Cardano and Midnight founder Charles Hoskinson said proposed US crypto legislation could take more than a decade to implement, fail to survive political change and structurally disadvantage new entrants while benefiting established cryptocurrencies.
The CLARITY Digital Asset Market Act is still being negotiated in Congress, with lawmakers circulating updated text and trying to close remaining loopholes.

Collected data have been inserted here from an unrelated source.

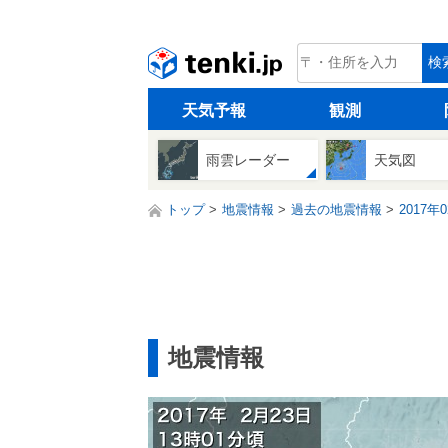
tenki.jp
検
天気予報
観測
雨雲レーダー
天気図
トップ
地震情報
過去の地震情報
2017年
地震情報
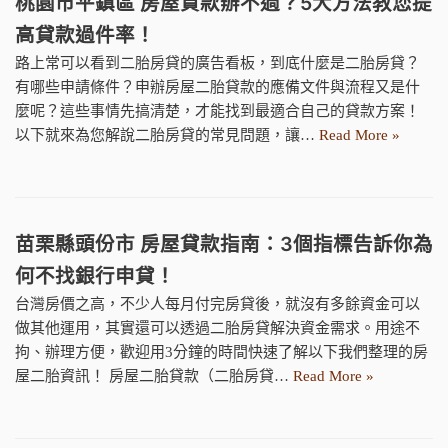
桃園市平鎮區 房屋貸款辦不過？5大方法教您提
高貸款過件率！
路上常可以看到二胎房貸的廣告看板，到底什麼是二胎房貸？
有哪些申請條件？申辦房屋二胎貸款的應備文件與流程又是什
麼呢？這些事情先搞清楚，才能找到最適合自己的貸款方案！
以下就來為您解說二胎房貸的常見問題，讓…
Read More »
苗栗縣頭份市 房屋貸款指南：3個指標告訴你為
何不找銀行申貸！
台灣房價之高，不少人每月付完房貸後，就沒有多餘資金可以
做其他運用，其實還可以透過二胎房貸解決資金需求。用途不
拘、辦理方便，歡迎用3分鐘的時間快速了解以下我們整理的房
屋二胎資訊！ 房屋二胎貸款（二胎房貸…
Read More »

Although a compromise on the stablecoin yield appears close, other sticking points, including decentralized finance and Democratic policy demands, remain unresolved, leaving the bill before a full Senate vote for now.
“Even if this passes, it will take many years of rulemaking,” he told CoinDesk, warning that the process could stretch to “15 years of rulemaking and a slow rollout.” He also warned that politicians could use the law as a weapon depending on who is in power, Democrats or Republicans.

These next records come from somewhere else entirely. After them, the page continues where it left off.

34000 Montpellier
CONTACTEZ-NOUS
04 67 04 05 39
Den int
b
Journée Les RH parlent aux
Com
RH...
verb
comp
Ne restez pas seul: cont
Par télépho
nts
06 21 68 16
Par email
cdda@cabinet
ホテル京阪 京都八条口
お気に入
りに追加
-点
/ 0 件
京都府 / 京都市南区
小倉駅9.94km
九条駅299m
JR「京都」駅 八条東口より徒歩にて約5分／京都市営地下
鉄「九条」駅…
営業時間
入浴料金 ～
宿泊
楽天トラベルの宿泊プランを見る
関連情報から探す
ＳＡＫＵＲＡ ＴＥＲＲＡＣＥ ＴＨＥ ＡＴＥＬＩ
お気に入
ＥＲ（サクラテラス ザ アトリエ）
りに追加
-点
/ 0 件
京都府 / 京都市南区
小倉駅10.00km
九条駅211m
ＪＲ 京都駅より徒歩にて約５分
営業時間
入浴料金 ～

“He is also unlikely to survive this administration,” Hoskinson said. “If Democrats win in 2029, the existing text will allow them to use the CLARITY Act as a weapon,”
FTX’s collapse made Democrats hostile
Hoskinson said the current regulatory environment is a direct result of the collapse of Sam Bankman-Fried’s FTX crypto exchange, which he said reversed the way Democrats viewed crypto from good to sour.
“At the time, we had relatively good bipartisan support,” he said, referring to previous legislative efforts.
“The challenge was FTX exploded, then the Democrats went from crypto-curious to crypto-hostile, and then they started a three-year campaign and really damaged the industry.”
The consequences created political risk for lawmakers.
“He was saying, wait, if we take pictures with these guys, we might take pictures with people in prison next year. That’s bad for us,” Hoskinson said, adding that FTX’s prominence amplified the damage.
“FTX was sponsoring Tom Brady. It was a very common project,” Hoskinson said. “It really damaged the public perception of crypto.”
A regulatory trap for newcomers
Hoskinson said one of his biggest concerns with the current legislative approach is that it treats new crypto projects as securities by default. “I’m not happy with the fact that all new projects start as security by default.”
Under the current structure, projects might struggle to move out of that classification, Hoskinson said. “There are all kinds of parliamentary procedures they can use to slow down any approval,” he said. “The SEC has no incentive to move anything from safe to unsafe.”
He said the result is a system that favors existing cryptocurrencies while making it harder for new ones to emerge. “Cardano is going to do good, XRP is going to do good, Ethereum is going to do good,” he said. “But future projects can’t compete. They will never be able to grow in terms of ownership and liquidity. It’s effectively like doing an IPO, and it’s absurd for that.”
Debate focused on the wrong problem
Hoskinson also criticized the current industry debate around the legislation, saying it is focused on less important issues. “The only problem people seem to have is whether or not stablecoins make money,” he said. “It’s like setting the house on fire and then complaining about how long the grass is. It doesn’t matter to the root of where we got here.”
More generally, Hoskinson described the legislation as overly complex and poorly constructed.
“If you try to do everything in one piece of legislation, you’ll end up with sort of a Frankenstein’s monster,” he said. And, more importantly, policymakers lack the technical expertise to effectively regulate crypto. “Rulemaking doesn’t have technical staff in the room.”
Motivated by politics, not politics
Hoskinson said political dynamics made bipartisan cooperation increasingly difficult.
“The crypto industry strongly embraced Trump. It was less philosophical and more existential,” he said, pointing to enforcement actions taken by former Securities and Exchange Commission (SEC) Chairman Gary Gensler.
At the same time, he said crypto had become politically polarized. “Trump has destroyed any concept of bipartisanship. He has turned crypto into a partisan conversation.”
He highlighted posts from Democrats describing crypto negatively. “These are talking points. Crypto equals corruption equals Trump.” The existing dynamic makes it difficult for lawmakers to publicly support legislation while campaigning against the industry, he said.
National approach to a global industry
Hoskinson said lawmakers failed to take into account that crypto is decentralized and, therefore, globalized in nature. However, no attempt is being made to globalize the regulatory framework, he said.
He believes that policymakers should align themselves with existing frameworks in Europe, the Middle East and Asia. “You have to look at MiCA, Abu Dhabi, Japan, Singapore and ask: okay, what are they doing?
The Cardano founder said that without this coordination, US rules could become incompatible with global markets. “You will end up having an American standard, but it will not be compatible with the European standard.”
“We almost had a window”
Hoskinson said he views the current situation as a missed opportunity to craft viable bipartisan legislation. “We almost had a window.” However, he now believes the crypto industry will face uncertainty in the near future, explaining that everyone seems to find something they don’t like.
“And now I don’t believe it will pass, and even if it does…” he concluded.